Thursday, May 07, 2009

Reno - Questioning Approach to Education

A very good critique of education.

Teaching in the Twenty-First Century
By R.R. Reno

I find myself questioning our approach—my approach—to education. I wonder not so much about what we teach as how. I worry about the spiritual outlook presently encouraged by higher education. Do we (often unwittingly, and sometimes contrary to our conscious intentions) promise truth without love?

Yet endless theoretical elaborations of suspicion remain a growth industry all the same. “Truths are fictions whose fictionality has been forgotten”—it continues to be said in a thousand different ways. The reason, I think, is simple. Critical theory plays a significant and important role in contemporary society: it de-mystifies and de-legitimates inherited beliefs. It is not, as some critics would like to think, simply Leftist ideology. Nor is it nonsense dressed up in fancy French words. These days critical theory is an intellectual project, the main goal of which is to show that conventional ways of thinking are hopelessly naïve, if not malign and corrupt. It is a deck-clearing operation—not to prepare students for truth, but to prepare them for life without truths.
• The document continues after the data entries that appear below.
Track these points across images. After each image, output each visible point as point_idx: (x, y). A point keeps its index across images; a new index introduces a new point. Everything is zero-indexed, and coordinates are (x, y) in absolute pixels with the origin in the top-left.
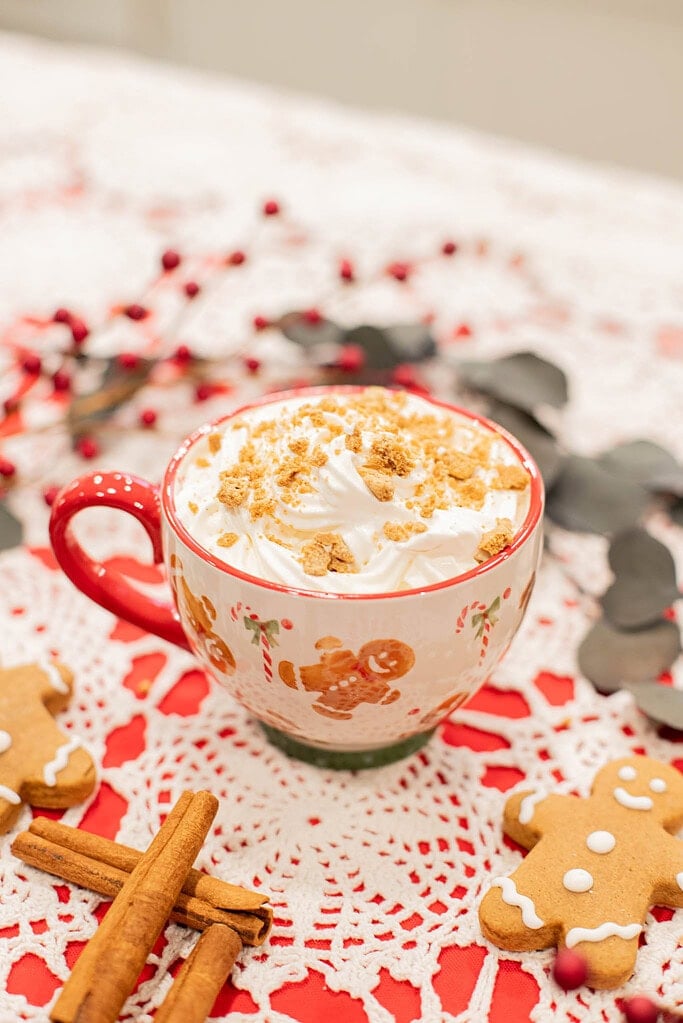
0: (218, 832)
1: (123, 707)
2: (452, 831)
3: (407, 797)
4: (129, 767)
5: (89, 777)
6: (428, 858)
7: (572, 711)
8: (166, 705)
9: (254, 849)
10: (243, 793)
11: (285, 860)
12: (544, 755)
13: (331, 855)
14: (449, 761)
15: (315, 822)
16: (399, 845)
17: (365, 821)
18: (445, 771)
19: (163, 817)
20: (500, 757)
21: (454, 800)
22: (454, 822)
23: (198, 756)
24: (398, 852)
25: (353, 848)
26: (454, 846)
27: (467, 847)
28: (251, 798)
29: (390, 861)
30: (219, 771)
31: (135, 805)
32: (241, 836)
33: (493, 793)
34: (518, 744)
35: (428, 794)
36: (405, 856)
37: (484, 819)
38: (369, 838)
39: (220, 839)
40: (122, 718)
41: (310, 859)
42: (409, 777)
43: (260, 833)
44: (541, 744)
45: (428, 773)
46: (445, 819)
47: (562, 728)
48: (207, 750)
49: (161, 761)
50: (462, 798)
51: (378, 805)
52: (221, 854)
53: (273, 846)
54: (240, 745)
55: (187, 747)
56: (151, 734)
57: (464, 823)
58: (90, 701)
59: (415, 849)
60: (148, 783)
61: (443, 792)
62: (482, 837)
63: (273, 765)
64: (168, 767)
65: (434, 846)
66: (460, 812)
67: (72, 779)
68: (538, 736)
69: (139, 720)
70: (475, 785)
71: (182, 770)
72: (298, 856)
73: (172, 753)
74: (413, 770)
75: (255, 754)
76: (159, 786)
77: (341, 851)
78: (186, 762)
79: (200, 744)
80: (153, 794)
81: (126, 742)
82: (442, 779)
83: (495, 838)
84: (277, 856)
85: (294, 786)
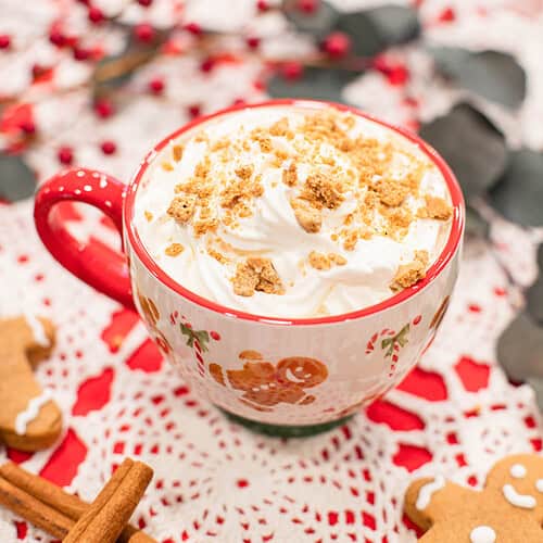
0: (159, 485)
1: (97, 359)
2: (359, 505)
3: (326, 469)
4: (94, 416)
5: (57, 427)
6: (335, 529)
7: (483, 399)
8: (134, 362)
9: (188, 505)
10: (186, 451)
11: (212, 518)
12: (452, 439)
13: (251, 518)
14: (369, 436)
15: (243, 484)
16: (311, 515)
17: (285, 488)
18: (363, 446)
19: (115, 467)
20: (413, 437)
21: (367, 475)
22: (363, 496)
23: (153, 411)
24: (309, 520)
25: (270, 513)
26: (359, 519)
27: (370, 521)
28: (192, 456)
29: (301, 528)
30: (169, 427)
31: (93, 454)
32: (178, 491)
33: (401, 471)
34: (431, 426)
35: (344, 467)
36: (315, 525)
37: (388, 497)
38: (287, 505)
39: (161, 493)
40: (94, 370)
41: (232, 520)
42: (331, 448)
43: (194, 490)
44: (451, 428)
45: (348, 447)
46: (355, 492)
47: (472, 414)
48: (162, 406)
49: (122, 413)
50: (373, 473)
51: (299, 473)
52: (159, 507)
53: (203, 503)
54: (191, 404)
55: (145, 402)
56: (117, 388)
57: (371, 498)
58: (70, 351)
59: (325, 519)
60: (107, 434)
61: (357, 466)
62: (384, 514)
63: (216, 427)
64: (127, 419)
65: (342, 518)
66: (370, 487)
67: (41, 429)
68: (450, 420)
69: (109, 373)
70: (387, 463)
71: (137, 424)
72: (223, 515)
73: (132, 406)
74: (335, 442)
75: (203, 414)
76: (117, 437)
77: (260, 515)
78: (142, 416)
79: (157, 400)
80: (109, 444)
81: (94, 393)
82: (360, 454)
83: (395, 515)
84: (206, 513)
85: (231, 449)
Pope Benedict has called this mode of pedagogy a dictatorship of relativism. It is, of course, a soft tyranny. Nobody is imprisoning college students for having convictions. The dominant intellectual regime is satisfied with two basic strategies: continuous assault and a starvation diet. We take apart the belief-systems of adolescents with our multi-faceted and powerful modes of critical analysis—and we give them next to nothing substantive to believe.

Read the article HERE.

My question is how does one "teach" truth if not from love? If one stands aloof, indifferent and separate from The Source of Love than how does one teach Truth?